Wir starten in Kemna, an der Tennishalle direkt an der Wupper stehen ausreichend Parkplätze zur Verfügung. Wer mit dem Bus anreist, fährt von Wuppertal-Oberbarmen mit der Linie 626 bis Kemnabrücke. Hier überqueren wir mit der Kemnabrücke die Wupper, die an dieser Stelle recht breit und ruhig fließt. Schräg rechts geht es mit diversen Wanderzeichen den Berg hinauf. Wenn der Weg auf einen rot-weißen Pöller trifft, gehen wir schräg links mit dem Wanderzeichen A1 weiter den Berg hinauf und queren die Stromtrasse. Auf einem etwas breiteren Weg gehen wir links und queren nochmals die Stromtrasse. Jetzt bleiben wir etwa auf einer Höhe, gehen ein Stück durch den Marscheider Wald, immer noch mit dem Wanderzeichen A1. Kurz vor der nächsten — etwas kleineren — Stromtrasse halten wir uns links, verlassen A1 und gehen in einen nicht ausgezeichneten Reitweg. Wenn er sich verzweigt, nehmen wir den linken Weg, ebenfalls ohne Markierung. Die häufig durch Reiter frequentierten Wege machen das Gehen je nach Feuchtigkeit des Bodens etwas mühselig. 

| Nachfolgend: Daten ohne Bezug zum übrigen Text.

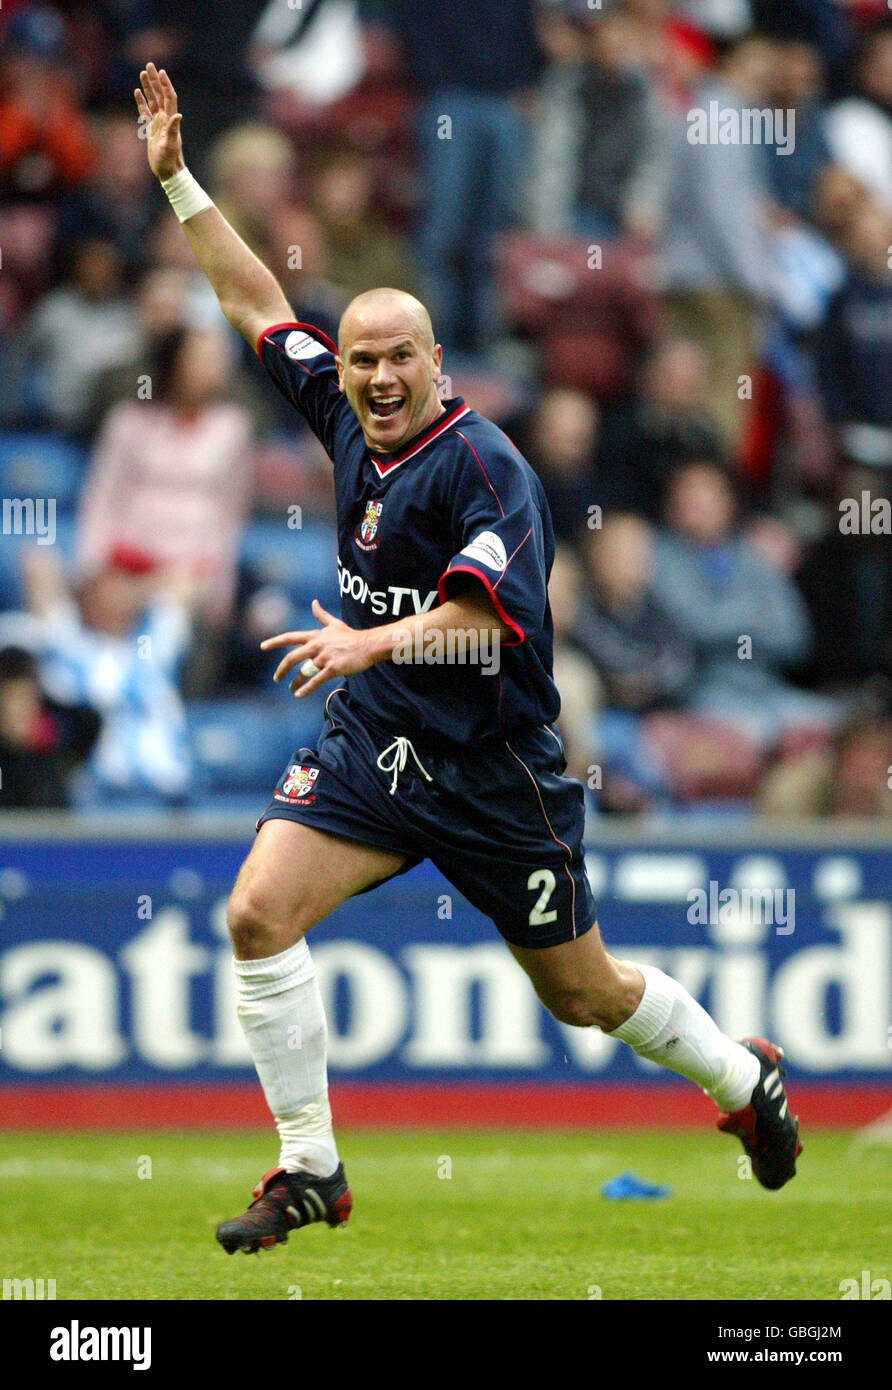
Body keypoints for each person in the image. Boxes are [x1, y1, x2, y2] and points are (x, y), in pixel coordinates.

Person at [134, 62, 803, 1255]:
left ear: (437, 361)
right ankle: (310, 1168)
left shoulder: (487, 466)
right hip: (376, 750)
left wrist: (364, 638)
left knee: (586, 996)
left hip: (495, 768)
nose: (378, 378)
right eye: (359, 360)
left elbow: (490, 621)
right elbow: (250, 304)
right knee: (253, 916)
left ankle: (741, 1081)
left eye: (400, 358)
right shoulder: (338, 412)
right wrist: (181, 179)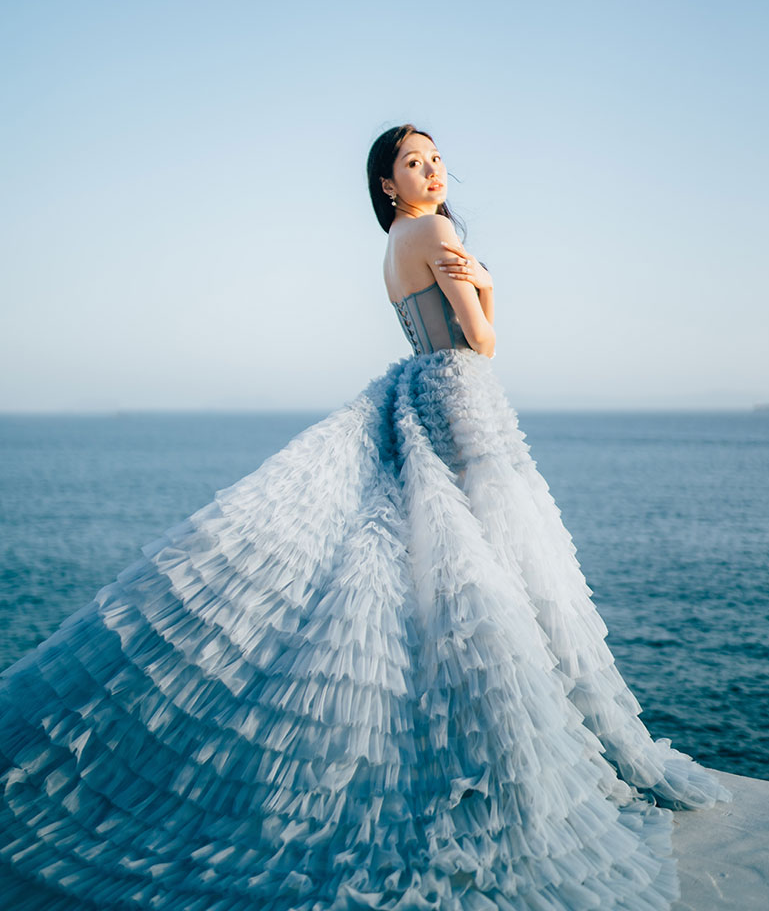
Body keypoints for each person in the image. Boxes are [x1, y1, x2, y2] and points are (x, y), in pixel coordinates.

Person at [0, 123, 732, 910]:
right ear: (389, 184)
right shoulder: (437, 229)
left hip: (423, 391)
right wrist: (490, 282)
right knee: (490, 571)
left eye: (437, 159)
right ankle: (489, 763)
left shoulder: (393, 246)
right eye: (413, 163)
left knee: (448, 567)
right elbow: (481, 341)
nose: (433, 171)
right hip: (462, 401)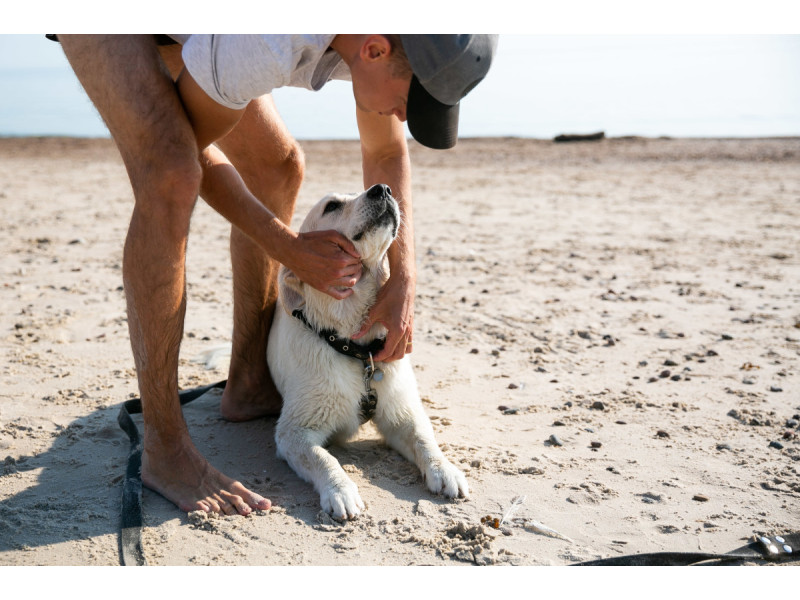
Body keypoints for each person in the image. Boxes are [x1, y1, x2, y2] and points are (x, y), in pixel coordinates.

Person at [56, 34, 497, 516]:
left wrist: (403, 278)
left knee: (278, 166)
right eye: (410, 101)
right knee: (169, 174)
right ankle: (165, 448)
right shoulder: (269, 39)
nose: (406, 116)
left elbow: (387, 155)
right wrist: (289, 248)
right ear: (374, 50)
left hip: (204, 29)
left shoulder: (377, 37)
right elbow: (187, 151)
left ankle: (249, 381)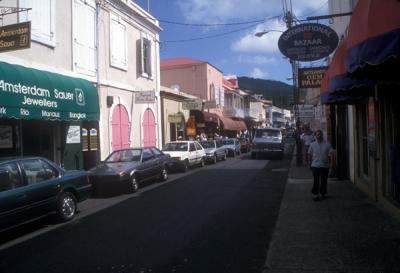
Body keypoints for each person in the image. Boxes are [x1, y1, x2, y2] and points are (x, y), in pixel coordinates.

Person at [308, 129, 333, 201]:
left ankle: (323, 193)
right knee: (316, 181)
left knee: (324, 180)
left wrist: (331, 163)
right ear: (315, 136)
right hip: (315, 165)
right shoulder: (312, 144)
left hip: (325, 165)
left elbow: (331, 153)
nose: (319, 136)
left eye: (320, 134)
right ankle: (316, 194)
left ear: (322, 135)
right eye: (317, 134)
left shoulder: (327, 144)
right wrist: (309, 164)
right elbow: (309, 154)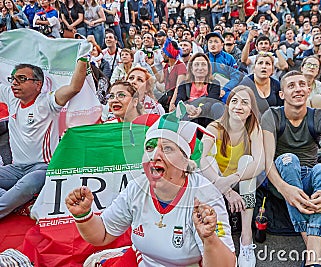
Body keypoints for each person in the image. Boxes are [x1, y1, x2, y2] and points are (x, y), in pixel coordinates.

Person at [65, 107, 236, 266]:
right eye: (149, 147)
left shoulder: (204, 195)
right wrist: (83, 215)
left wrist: (209, 238)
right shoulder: (136, 189)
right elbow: (102, 235)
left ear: (186, 164)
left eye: (167, 148)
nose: (155, 155)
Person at [262, 71, 321, 267]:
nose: (298, 88)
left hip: (309, 178)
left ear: (308, 90)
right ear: (282, 94)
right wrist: (284, 188)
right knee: (287, 159)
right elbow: (266, 160)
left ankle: (312, 260)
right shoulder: (272, 116)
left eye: (302, 84)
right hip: (281, 179)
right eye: (291, 86)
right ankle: (315, 252)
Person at [0, 59, 87, 219]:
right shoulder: (12, 99)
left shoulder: (47, 102)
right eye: (13, 79)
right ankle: (18, 203)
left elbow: (74, 87)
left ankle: (16, 201)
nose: (15, 83)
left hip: (42, 168)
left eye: (22, 79)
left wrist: (82, 58)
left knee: (27, 184)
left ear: (38, 84)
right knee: (19, 188)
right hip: (15, 169)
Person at [200, 85, 264, 267]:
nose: (238, 106)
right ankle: (218, 238)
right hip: (215, 180)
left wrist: (233, 178)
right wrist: (226, 189)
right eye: (234, 101)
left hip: (239, 180)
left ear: (251, 110)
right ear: (227, 106)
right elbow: (200, 160)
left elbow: (260, 163)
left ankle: (246, 237)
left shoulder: (253, 129)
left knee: (247, 161)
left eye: (245, 103)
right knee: (208, 160)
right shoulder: (215, 127)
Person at [174, 53, 223, 126]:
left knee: (217, 105)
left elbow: (212, 100)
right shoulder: (184, 84)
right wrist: (186, 106)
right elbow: (178, 100)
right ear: (191, 68)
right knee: (183, 109)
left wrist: (201, 109)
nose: (200, 68)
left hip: (207, 117)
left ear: (208, 68)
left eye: (203, 64)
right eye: (196, 65)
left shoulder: (214, 84)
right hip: (189, 117)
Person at [150, 37, 187, 112]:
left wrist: (172, 103)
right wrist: (152, 65)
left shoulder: (180, 66)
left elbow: (178, 87)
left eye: (163, 52)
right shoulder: (167, 66)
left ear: (168, 54)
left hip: (176, 97)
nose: (162, 55)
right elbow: (160, 80)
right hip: (167, 95)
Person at [205, 31, 241, 103]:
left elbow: (235, 77)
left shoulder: (229, 58)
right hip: (207, 88)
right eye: (210, 42)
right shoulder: (203, 58)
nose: (213, 45)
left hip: (225, 88)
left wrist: (225, 89)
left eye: (216, 42)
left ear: (222, 45)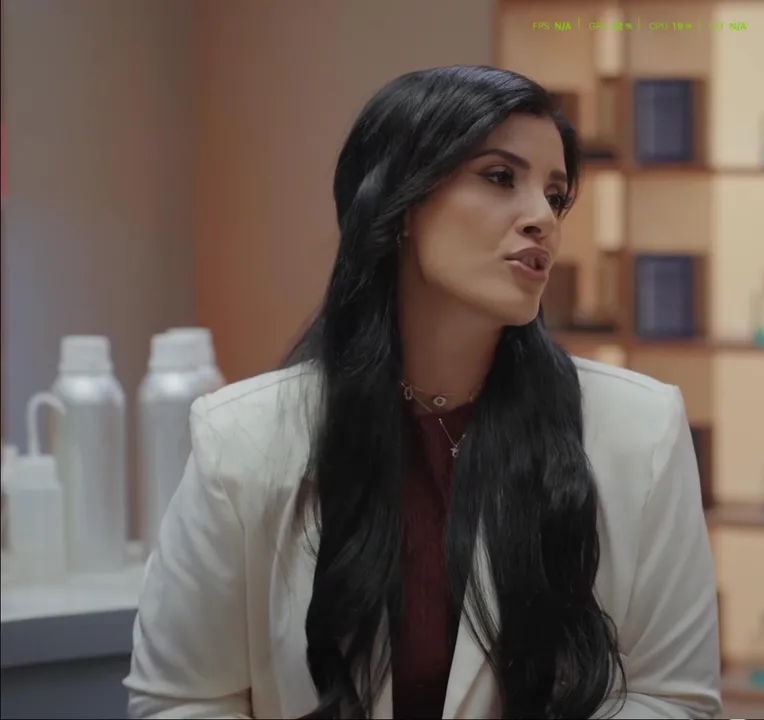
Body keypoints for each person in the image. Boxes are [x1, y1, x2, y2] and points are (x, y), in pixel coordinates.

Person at [124, 66, 722, 719]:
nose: (542, 220)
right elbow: (182, 701)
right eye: (501, 178)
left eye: (555, 196)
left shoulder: (641, 428)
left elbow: (673, 698)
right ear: (401, 203)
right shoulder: (242, 437)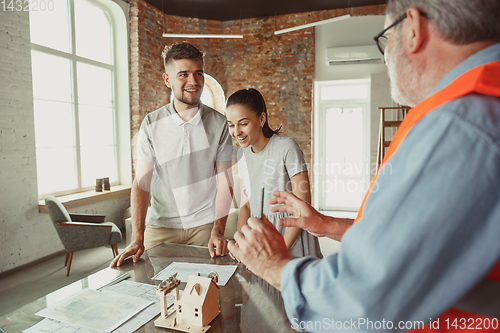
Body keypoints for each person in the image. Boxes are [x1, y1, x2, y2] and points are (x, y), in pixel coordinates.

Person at [228, 0, 500, 331]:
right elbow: (408, 241)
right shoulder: (477, 108)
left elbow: (360, 300)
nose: (387, 55)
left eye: (386, 38)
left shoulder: (461, 123)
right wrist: (325, 224)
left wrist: (273, 265)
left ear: (413, 28)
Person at [111, 42, 233, 267]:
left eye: (198, 73)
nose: (193, 82)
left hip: (203, 227)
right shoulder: (151, 123)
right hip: (160, 227)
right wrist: (137, 236)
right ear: (167, 79)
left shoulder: (219, 123)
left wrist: (218, 230)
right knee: (159, 296)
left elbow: (225, 182)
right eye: (183, 74)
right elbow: (142, 182)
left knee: (205, 295)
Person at [226, 88, 322, 258]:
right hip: (263, 246)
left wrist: (279, 251)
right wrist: (243, 244)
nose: (236, 132)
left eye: (243, 123)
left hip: (293, 243)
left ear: (261, 119)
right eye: (231, 125)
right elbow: (246, 205)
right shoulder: (243, 154)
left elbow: (303, 206)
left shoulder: (287, 148)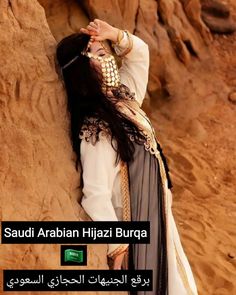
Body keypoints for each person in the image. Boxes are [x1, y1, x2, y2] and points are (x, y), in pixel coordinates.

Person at [56, 19, 198, 295]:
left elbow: (140, 54)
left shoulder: (124, 98)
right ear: (83, 72)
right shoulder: (96, 130)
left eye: (106, 51)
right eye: (98, 55)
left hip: (159, 218)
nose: (108, 58)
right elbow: (95, 194)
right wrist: (117, 245)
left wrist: (114, 35)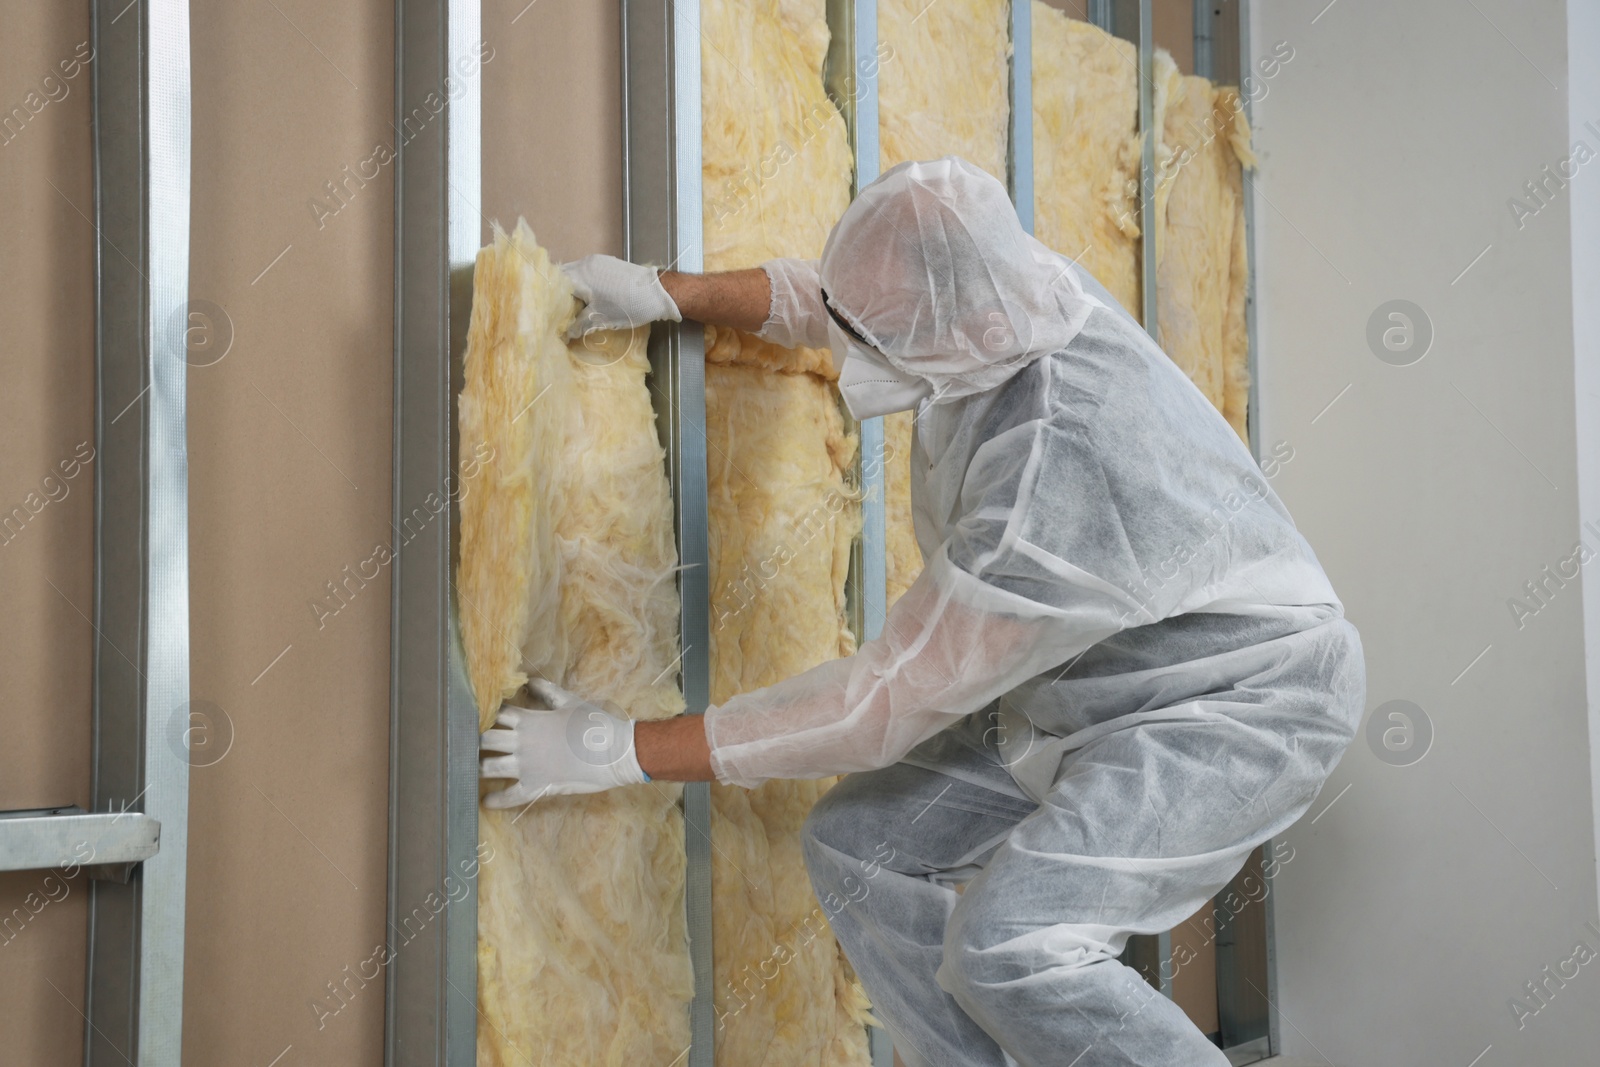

Der Weg führt aus dem Wald heraus, zwischen Weiden hindurch an einem Reiterhof vorbei direkt nach Herbringhausen hinein. Auf der Straße "Herbringhausen" gehen wir durch die Ortschaft hindurch. Kurz hiner dem Ort halten wir uns links und gehen auf ein altes Umspannhäuschen zu. Am Umspannhäuschen folgen wir links den Wanderzeichen A4 und W. Am Ende der Weidenhecke gehen wir ohne Weg rechts über die Wiese, unter der Stromleitung hindurch hinauf in das nächste Wäldchen. Hier treffen wir wieder auf die beiden Wanderzeichen. Am großen Hauptweg verlassen wir A4 kurz und gehen mit W geradeaus direkt hinunter zur Herbringhauser Talsperre. Wir gehen über die Staumauer, dahinter rechts. Noch mehrere Male sehen wir nun die Wanderzeichen A3, 4, 5, die nach rechts oder links verschwenken. Wir ignorieren sie und gehen geradeaus weiter, überqueren die Straße Spiekerlinde an der Bushaltestelle "Trompete" und gehen direkt auf die Ortschaft Spiekern zu. 

 

In Spiekern biegen wir vor der Feuerwache links Richtung Nöllenberg. Der Weg führt am CVJM-Haus vorbei. An einer kleinen Verzweigung gehen wir die asphaltierte Straße weiter geradeaus (in die Sackgassen hinein) Richtung Nöllenberg. Am Ende des asphaltierten Wegs geht es geradeaus mit dem Wanderzeichen A2 erst durch Pferdekoppeln, dann durch den Wald wieder ins Tal hinunter. An der kleinen Landstraße knapp oberhalb des Beyenburger Stausees halten wir uns links, gehen den Stausee entlang, an der Fischbauchbrücke vorbei bis nach Beyenburg hinein.

 

Hier bietet sich die Gelegenheit für eine ausführliche Pause im Eiscafé. Wir gehen dann durch die Straße "Am Kriegermal", bis zum Ende durch, wenn sie auf eine größere Straße trifft, gehen wir kurz rechts, überqueren sie und biegen links in das Sackgassen-Sträßchen "In der Grüne". Nach etwa 100 Metern geht es schräg links mit W einen schmalen Trampelpfad wieder steil den Berg hinauf. In kürzester Zeit sind wir wieder hoch über Beyenburg. Wir gehen an einem Sportplatz vorbei, direkt dahinter rechts in einen breiten Waldweg. Wenn der Weg "W" nach links verschwenkt, gehen wir nach rechts, direkt auf die Freifläche der ehemaligen Mülldeponie zu. Kurz vor der Freifläche halten wir uns links und gehen mit einem kleinen Weg wieder bergab. (Hier sind wir uns nicht ganz sicher, wie gangbar der Weg im Sommer sind, da wir im März reichlich Riesenbärenklau-Schösslinge am Wegesrand beobachtet haben. Sollte der Weg im Sommer nicht passierbar sein, geht man an der Deponie den breiteren Weg rechts und gelangt hier direkt hinunter zur Wupperbrucke Kemna). Der Weg stößt uten auf einen breiteren befestigten Weg, den wir links an der Wupper entlang zurück zur Wupperbrücke und zum Parkplatz/zur Bushaltestelle gehen.